Una de las citas ineludibles con el solsticio zaragozano es la salida de los Diaples de la Magdalena con su repertorio infinito de remolinos de chispas, bengalas y artilugios propios de las ‘mascletás’. Los diablos se encargaron de caldear el ambiente –ya de por sí bastante caluroso– antes de que se prendiera la hoguera del parque Bruil, acaso la más tradicional de la ciudad, pero que corre el riesgo de morir de éxito. De hecho, sus organizadores hicieron hincapié este año en la necesidad de hacerla sostenible y de cuidar el parque, porque en las últimas ediciones se han llegado a juntar hasta 10.000 personas pendientes de las llamas. Eso sí, quienes estuvieran más al quite de las brasas para poder cocinar deliciosas viandas deberían haberse pasado por la fiesta de Casablanca porque sus bocadillos de longaniza, chorizo o morcilla llevan fama. ¿Más ejemplos? En la plaza de la Albada la noche transcurrió entre rondas joteras, mientras que en el distrito Universidad se prepararon queimadas para ahuyentar a los malos espíritus.

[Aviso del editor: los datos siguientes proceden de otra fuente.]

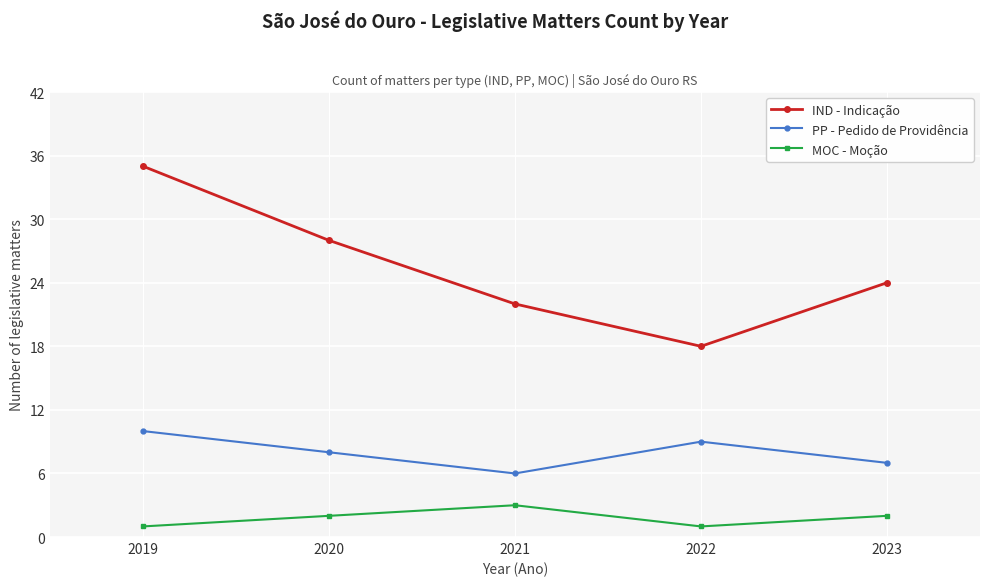

True or false: IND - Indicação and MOC - Moção cross at least once.

False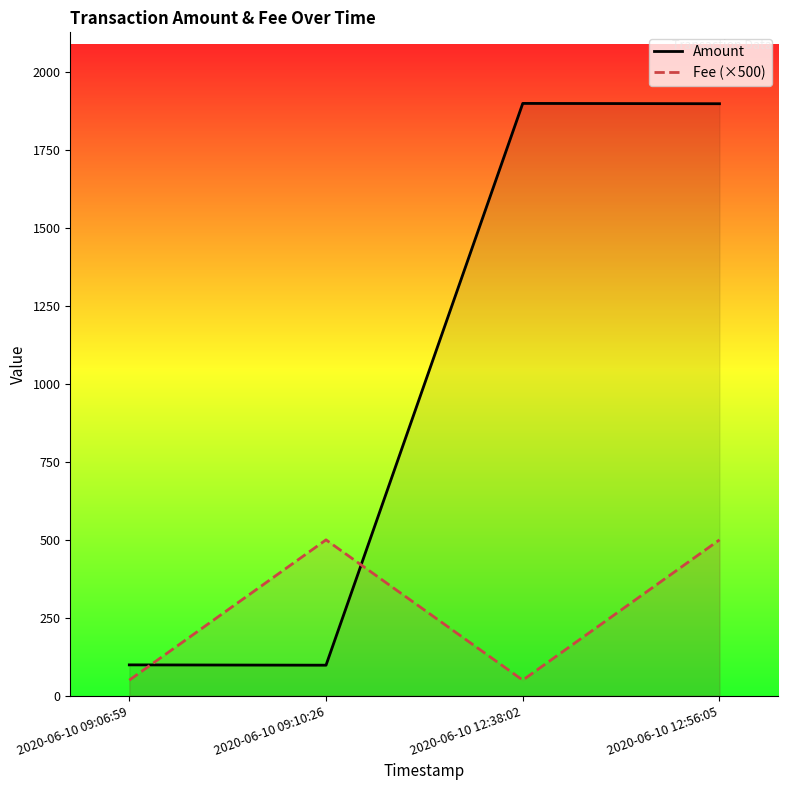

The Fee (×500) series shows 15.7 at 2020-06-10 12:38:02. True or false?

False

Zaragoza celebra la noche de San Juan

Ritos y supersticiones –para dejar atrás lo viejo y comenzar una nueva etapa– se dieron cita también junto a la ribera del Ebro en el parque de San Pablo. Allí el Danze del Gancho puso la animación y una parrilla para asar chorizo. Esta fogata sirvió para inaugurar las fiestas del barrio, que esta mañana (10.30) viven uno de sus momentos álgidos: la recuperación de cuatro cabezudos de las antiguas fiestas de Boggiero.